Wie das kommt? Beim Frühstück ist noch alles im Lot. Aber sobald wir uns für den Tag mit den Temperaturen angemessenen Kleidungsstücken rüsten wollen, geht das Theater los: Wenn ich mit Strumpfhose, Hose und Pulli anrücke, nimmt mein Süßer Reißaus. Und zwar wortwörtlich – er spielt Fangi mit mir.
Zwei Runden flitze ich ihm rund um den Esstisch hinterher, rudere mit den Armen und versuche ihm ruhig, aber autoritär zu verstehen zu geben, dass er innezuhalten habe. Mit null Erfolg. Am Ende kauert er mit seinen nackten Beinchen quietschvergnügt unter einem Stuhl oder dem Tisch.
Jetzt heißt es zupacken, einen flotten Spruch auf den Lippen („Hab ich dich!“), damit die Stimmung nicht in den Keller sinkt und der bevorstehende Kraftakt durch Geheule unnötig erschwert wird. Zu diesem Zeitpunkt bin ich zwar außer Atem, aber noch normal temperiert.
Nun kommt erst die richtige Herausforderung: dem kleinen Widerspenstigen die Strumpfhose über die zappelnden Beine zu stülpen. Er geht sofort zum Gegenangriff über und versucht, das gute Stück wieder auszuziehen, während ich nach der Hose greife. Derweil vollzieht er unglaubliche Kunststücke mit seinem Oberkörper, um mich aus dem Konzept zu bringen.
Der Junge hat mit seinen 14 Kilo eine erstaunliche Kraft und Geschicklichkeit! Beim Anziehen der Hose jault er vor Ärger. Nun muss ich ihn auf den Boden stellen, damit ich die Hose hochziehen kann. Sofort nutzt er die Chance, sich davonzumachen. Aber der Pulli muss noch über den kleinen Dickkopf, und so spurte ich ihm nach.
Kann es sein, dass der Kopf sich ausdehnt, während man versucht, ihn durch die dafür vorgesehene Öffnung zu drücken?
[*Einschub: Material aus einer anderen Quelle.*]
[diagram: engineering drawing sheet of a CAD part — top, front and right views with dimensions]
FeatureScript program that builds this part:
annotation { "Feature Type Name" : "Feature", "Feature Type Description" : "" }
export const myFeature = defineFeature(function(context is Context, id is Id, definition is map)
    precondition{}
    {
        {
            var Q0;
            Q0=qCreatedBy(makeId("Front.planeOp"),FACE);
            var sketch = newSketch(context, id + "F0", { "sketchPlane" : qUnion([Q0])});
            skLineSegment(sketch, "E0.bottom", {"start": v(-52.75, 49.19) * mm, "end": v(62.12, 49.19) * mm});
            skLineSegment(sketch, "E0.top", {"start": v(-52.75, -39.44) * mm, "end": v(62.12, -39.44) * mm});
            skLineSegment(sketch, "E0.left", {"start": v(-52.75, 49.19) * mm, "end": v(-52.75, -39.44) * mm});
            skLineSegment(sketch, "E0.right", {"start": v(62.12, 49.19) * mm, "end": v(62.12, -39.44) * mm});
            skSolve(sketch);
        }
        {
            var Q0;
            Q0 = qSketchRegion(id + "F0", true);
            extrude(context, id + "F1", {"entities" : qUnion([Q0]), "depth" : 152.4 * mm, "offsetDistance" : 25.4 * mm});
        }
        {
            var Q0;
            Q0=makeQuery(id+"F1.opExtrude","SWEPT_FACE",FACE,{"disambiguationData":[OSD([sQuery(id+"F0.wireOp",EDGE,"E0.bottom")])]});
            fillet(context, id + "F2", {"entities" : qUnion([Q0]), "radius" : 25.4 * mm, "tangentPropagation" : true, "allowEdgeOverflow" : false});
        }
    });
Das muss ganz klar so sein, denn egal, wie breit der Ausschnitt ist, es gibt einen Riesenzirkus. Mir wird heiß. Nun müssen noch die Arme in die Ärmel, ohne abzubrechen. Geschafft! Das Kind und ich stehen mit hochrotem Kopf im Wohnzimmer und sind leicht erschöpft von der gemeinsamen Anstrengung.
Ulkigerweise läuft mein Süßer exakt jetzt zur Garderobe und verkündet „Sacke (Jacke) an!“ – nun kann es ihm nicht mehr schnell genug gehen. „Müsse (Mütze) an!“, ruft er als Nächstes. Die Schuhe sind danach fast ein Kinderspiel. Bloß beim Binden der Schnürsenkel packt ihn wieder der Bewegungsdrang.
Wie unpraktisch, ist doch das Schleifebinden bei wackelnden Schuhen ein echtes Kunststück. Wenn Sie es mal ausprobieren wollen, besuchen Sie mich. Schaffen Sie es in weniger als 5 Minuten ohne Schweißausbrüche, mein Kind anzuziehen, verleihe ich Ihnen einen Orden!